Coming into this show, I didn’t quite know what to expect. Reading the synopsis, I didn’t see how the concept related to the real Billy the Kid (which the title clearly alludes to), and the poster’s allusion to the trans pride flag completely went over my head. But I came out thoroughly impressed. Gez Mercer and Conway McDermott’s new musical, which is receiving a semi-staged run for three nights at the Vaudeville Theatre, turned out to be a powerful show with a moving score, performed brilliantly by a vocally thrilling cast.


While the story is not overly ground-breaking, it works as a vehicle for exploring important themes and promoting messages of self-acceptance and hope – timely, given our current age of divisiveness. Billie Belle (played captivatingly by Olivia Saunders) is a girl living in a bible belt town with hopes of getting a city college scholarship to escape her ‘White-Trash Girl’ life, together with her childhood sweetheart, Brody Benson (performed with beautiful sensitivity by Rob Kershaw). The perfect dream is seemingly dashed, however, when she discovers Brody has been sexting the school’s queer outcast.
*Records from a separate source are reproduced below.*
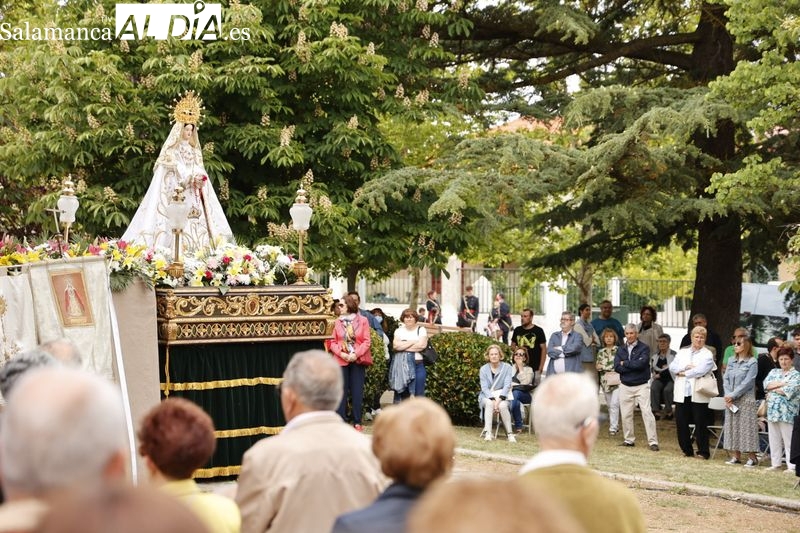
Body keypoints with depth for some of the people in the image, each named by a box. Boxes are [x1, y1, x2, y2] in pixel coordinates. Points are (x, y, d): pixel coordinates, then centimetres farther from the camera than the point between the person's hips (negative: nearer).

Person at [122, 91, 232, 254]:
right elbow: (177, 172, -9)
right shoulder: (171, 150, 1)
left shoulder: (194, 150, 20)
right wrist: (192, 179, -18)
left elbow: (200, 172, 13)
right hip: (176, 195, -6)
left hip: (193, 197, 6)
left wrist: (201, 180, -8)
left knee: (197, 227, -5)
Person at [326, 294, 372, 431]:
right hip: (341, 361, 1)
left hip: (358, 361, -1)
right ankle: (341, 421, 6)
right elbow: (332, 341, 3)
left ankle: (357, 422, 8)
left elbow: (367, 341, -2)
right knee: (342, 392, 2)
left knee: (357, 392, 2)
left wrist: (356, 354, -13)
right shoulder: (337, 322, 5)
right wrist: (341, 353, -12)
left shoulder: (362, 321, 0)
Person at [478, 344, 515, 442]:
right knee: (489, 403, -34)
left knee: (502, 405, -34)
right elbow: (484, 387, -5)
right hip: (487, 396, 1)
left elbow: (507, 385, -8)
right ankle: (488, 432, -39)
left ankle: (509, 433, -27)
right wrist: (493, 399, -23)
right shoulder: (483, 369, 3)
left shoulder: (507, 367, 1)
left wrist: (499, 399, -23)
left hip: (501, 396, 0)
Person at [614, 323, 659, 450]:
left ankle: (653, 441, -8)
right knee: (625, 414, 8)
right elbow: (616, 367, -5)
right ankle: (629, 440, 20)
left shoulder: (644, 348, -4)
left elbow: (641, 363, -20)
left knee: (647, 412, -9)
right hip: (625, 386, 4)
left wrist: (625, 363, -8)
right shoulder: (621, 349, 8)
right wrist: (634, 366, -13)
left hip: (642, 386, -4)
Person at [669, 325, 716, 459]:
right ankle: (687, 450, 18)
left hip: (698, 396, -5)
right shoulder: (682, 352, 16)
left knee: (700, 424, 0)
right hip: (682, 394, 5)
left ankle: (703, 452, 8)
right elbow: (672, 367, 4)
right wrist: (686, 367, -11)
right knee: (681, 423, 6)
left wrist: (683, 373, -7)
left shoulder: (707, 354, 0)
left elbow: (701, 370, -15)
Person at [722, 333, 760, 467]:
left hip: (745, 400, -6)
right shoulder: (731, 361, 10)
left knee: (747, 428, -6)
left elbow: (747, 383, -12)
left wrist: (733, 395, -13)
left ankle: (752, 457, -1)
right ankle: (735, 456, 13)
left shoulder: (752, 363, -7)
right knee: (732, 427, 7)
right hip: (730, 400, 6)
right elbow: (726, 379, 7)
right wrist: (727, 396, -7)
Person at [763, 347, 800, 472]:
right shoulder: (774, 372, 16)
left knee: (788, 440, -6)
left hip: (787, 413, -6)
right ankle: (775, 463, 17)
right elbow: (766, 383, 1)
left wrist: (773, 388, -3)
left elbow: (789, 391, -14)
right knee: (774, 439, 9)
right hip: (772, 410, 6)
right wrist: (781, 383, -11)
The musical is still in development, and indeed, the show could be tighter. At times, the production feels a little chaotic, with ideas being introduced but not fully explored. And while Mercer surely has a future as a capable composer and lyricist, there are many songs that are too brief and don’t exactly go anywhere. Maybe the goal was to achieve ‘sung-through’ status, but the story definitely calls for it to be a book musical, and not every character needs their own number. Songs should be earned, and here, they all could use more breathing space. There’s a gripping moment when Billie sings about her commitment to supporting Brody in ‘My Favourite Guy’ (sung with great verve by Saunders), but it’s not clear how she overcomes her initial reaction to him being gay.
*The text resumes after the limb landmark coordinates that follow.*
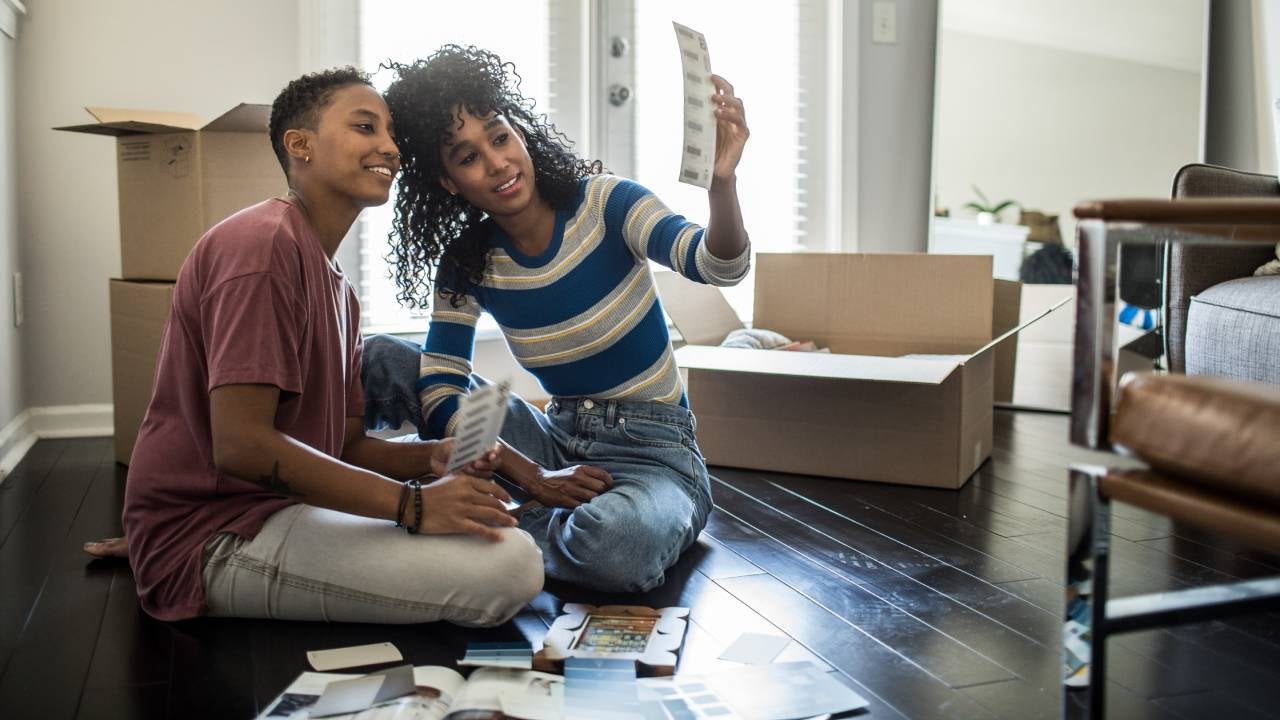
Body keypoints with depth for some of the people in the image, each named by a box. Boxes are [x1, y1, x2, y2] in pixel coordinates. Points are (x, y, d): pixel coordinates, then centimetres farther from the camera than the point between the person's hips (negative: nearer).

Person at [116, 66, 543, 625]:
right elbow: (239, 443, -25)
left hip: (276, 510, 10)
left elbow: (345, 444, 13)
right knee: (511, 564, -25)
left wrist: (433, 458, -8)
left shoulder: (335, 285, 16)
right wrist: (414, 503, -26)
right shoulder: (264, 243, -16)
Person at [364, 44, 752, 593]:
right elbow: (440, 393, -8)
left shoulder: (603, 203, -11)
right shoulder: (465, 265, -2)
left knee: (618, 548, -40)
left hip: (653, 449, -3)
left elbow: (719, 267, -26)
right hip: (557, 439, 4)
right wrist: (534, 478, -20)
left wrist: (722, 181, -47)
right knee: (381, 358, -9)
The show makes a passing mention of being set in 2015 America, but this doesn’t quite come across – indeed, Mercer, a Liverpudlian, has admitted to never having been to the US. This isn’t exactly a criticism – it just means the story takes place more in an idyllic ‘Americana’ backdrop, a sort of timeless, fantastical world, intentionally or unintentionally maintained by the whimsical quality of the pastel coloured-costumes (inspired by the trans pride flag). This allows the story to feel universal, but it also makes the show less grounded and lacking in weight. It doesn’t necessarily need to be rooted more in history, but it should be offset with more depth and heart to its characters, many of which appear hammy and caricature-y.


One major exception is Betty Belle, Billie’s mother, though this is in large part due to Jodie Steele’s irresistible performance. Steele injects so much precision and honesty into the role, carefully balancing her being a neglectful mother and fiercely strong-willed woman. She gives the character and her relationship with Billie much needed humanity, with all of her scenes being a joy to watch – from her howling ‘Cowboy Thunder’ to her beautiful reconciliation with her daughter.
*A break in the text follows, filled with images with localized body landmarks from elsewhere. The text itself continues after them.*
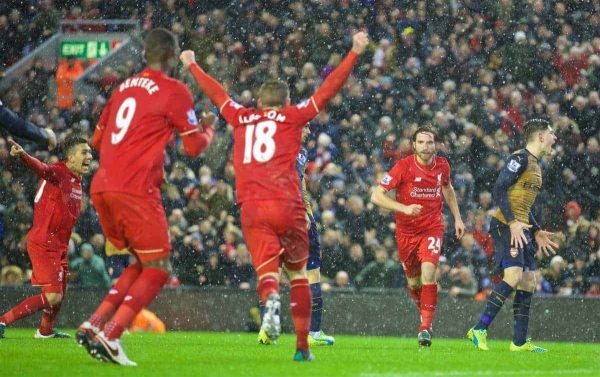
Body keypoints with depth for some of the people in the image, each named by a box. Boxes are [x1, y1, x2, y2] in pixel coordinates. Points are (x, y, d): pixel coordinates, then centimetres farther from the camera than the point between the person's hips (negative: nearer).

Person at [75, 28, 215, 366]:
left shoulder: (124, 87, 18)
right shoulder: (174, 91, -2)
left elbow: (97, 140, 25)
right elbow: (195, 146, 0)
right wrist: (209, 128, 20)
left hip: (101, 187, 7)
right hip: (135, 191, -7)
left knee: (142, 265, 19)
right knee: (157, 270, 2)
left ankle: (93, 326, 6)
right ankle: (109, 336, -12)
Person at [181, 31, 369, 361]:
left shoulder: (240, 117, 18)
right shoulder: (292, 116, 10)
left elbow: (216, 93, 33)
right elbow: (328, 88, 7)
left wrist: (192, 66, 49)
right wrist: (354, 53, 11)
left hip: (251, 208, 1)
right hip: (287, 207, -1)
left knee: (266, 271, -7)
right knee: (298, 274, 13)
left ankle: (271, 301, -44)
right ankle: (302, 345, 8)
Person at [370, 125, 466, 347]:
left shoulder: (442, 165, -3)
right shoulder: (404, 167, -14)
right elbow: (376, 196, -18)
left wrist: (457, 218, 18)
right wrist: (404, 208, -29)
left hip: (432, 227, 0)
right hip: (406, 231, 0)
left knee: (428, 273, -21)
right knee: (414, 281, 10)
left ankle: (426, 327, -19)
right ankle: (425, 313, 39)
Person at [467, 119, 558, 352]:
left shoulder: (535, 164, 21)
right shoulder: (520, 158, -9)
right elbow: (499, 190, -17)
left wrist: (536, 232, 23)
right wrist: (512, 222, -23)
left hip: (521, 228, 10)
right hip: (506, 226, -10)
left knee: (528, 281, 5)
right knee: (514, 276, -21)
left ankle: (520, 342, 8)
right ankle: (479, 330, -20)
Setting aside my picky gripes, the production offers an enjoyable night out to celebrate self-worth, loaded with powerful moments brought to life by truly versatile actors – the life-affirming and hopeful ending is definitely earned by the hardworking cast (directed by Kerry Kyriacos Michael). Ryan Kopel, Hannah Victoria and Ki Griffin bring in some edge as the town’s queer outsiders, passionately singing about their right to be who they are, while Phoebe-Loveday Raymond, Yuki Sutton and Natasha J Barnes add marvellous comedy as bible-thumping classmates, particularly when celebrating their identities in ‘Southern Girls’. With further polish to the book, along with a larger ensemble and set, I’m sure the show will be a homerun when it inevitably gets a fully staged production.